- _Exercise requirements_
Filter the entries below, keeping every line that contains the string "surface". Matching is case-sensitive.
Records shown section start
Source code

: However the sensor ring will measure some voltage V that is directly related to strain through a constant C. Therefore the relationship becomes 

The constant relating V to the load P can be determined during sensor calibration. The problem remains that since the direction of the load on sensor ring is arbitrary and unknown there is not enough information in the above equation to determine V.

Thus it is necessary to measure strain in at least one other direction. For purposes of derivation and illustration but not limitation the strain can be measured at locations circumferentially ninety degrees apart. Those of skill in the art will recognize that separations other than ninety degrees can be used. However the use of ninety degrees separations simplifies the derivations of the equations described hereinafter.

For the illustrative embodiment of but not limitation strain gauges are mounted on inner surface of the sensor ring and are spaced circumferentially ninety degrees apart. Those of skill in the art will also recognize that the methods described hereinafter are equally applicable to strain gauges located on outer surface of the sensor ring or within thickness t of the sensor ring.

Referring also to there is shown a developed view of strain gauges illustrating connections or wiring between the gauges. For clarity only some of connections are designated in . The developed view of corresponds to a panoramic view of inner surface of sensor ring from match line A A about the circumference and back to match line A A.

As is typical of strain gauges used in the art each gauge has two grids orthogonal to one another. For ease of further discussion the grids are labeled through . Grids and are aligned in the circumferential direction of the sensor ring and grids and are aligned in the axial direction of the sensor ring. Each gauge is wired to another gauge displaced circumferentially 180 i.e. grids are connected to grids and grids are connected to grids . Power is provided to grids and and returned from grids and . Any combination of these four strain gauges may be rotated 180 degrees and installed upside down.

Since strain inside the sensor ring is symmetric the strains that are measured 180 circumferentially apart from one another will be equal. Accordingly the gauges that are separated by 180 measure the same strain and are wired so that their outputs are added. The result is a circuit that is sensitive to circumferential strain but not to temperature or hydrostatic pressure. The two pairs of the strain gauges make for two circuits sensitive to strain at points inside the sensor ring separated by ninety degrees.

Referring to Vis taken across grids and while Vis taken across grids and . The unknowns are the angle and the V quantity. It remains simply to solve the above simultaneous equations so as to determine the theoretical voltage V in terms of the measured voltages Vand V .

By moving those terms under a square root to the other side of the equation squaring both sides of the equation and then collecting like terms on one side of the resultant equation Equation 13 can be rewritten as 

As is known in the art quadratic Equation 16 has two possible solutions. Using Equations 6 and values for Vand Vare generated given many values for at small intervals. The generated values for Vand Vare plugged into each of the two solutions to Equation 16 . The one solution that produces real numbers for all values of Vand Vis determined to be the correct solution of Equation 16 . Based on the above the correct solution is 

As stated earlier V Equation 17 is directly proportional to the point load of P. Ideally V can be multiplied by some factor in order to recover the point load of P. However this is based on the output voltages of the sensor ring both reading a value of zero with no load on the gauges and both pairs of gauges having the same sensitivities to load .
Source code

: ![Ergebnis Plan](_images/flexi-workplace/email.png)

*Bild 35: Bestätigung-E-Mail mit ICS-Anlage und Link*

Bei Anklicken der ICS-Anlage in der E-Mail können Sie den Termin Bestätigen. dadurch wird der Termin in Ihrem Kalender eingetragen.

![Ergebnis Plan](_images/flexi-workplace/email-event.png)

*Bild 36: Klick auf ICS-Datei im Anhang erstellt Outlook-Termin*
Records shown section end
- _The completed task_
For the illustrative embodiment of but not limitation strain gauges are mounted on inner surface of the sensor ring and are spaced circumferentially ninety degrees apart. Those of skill in the art will also recognize that the methods described hereinafter are equally applicable to strain gauges located on outer surface of the sensor ring or within thickness t of the sensor ring.
Referring also to there is shown a developed view of strain gauges illustrating connections or wiring between the gauges. For clarity only some of connections are designated in . The developed view of corresponds to a panoramic view of inner surface of sensor ring from match line A A about the circumference and back to match line A A.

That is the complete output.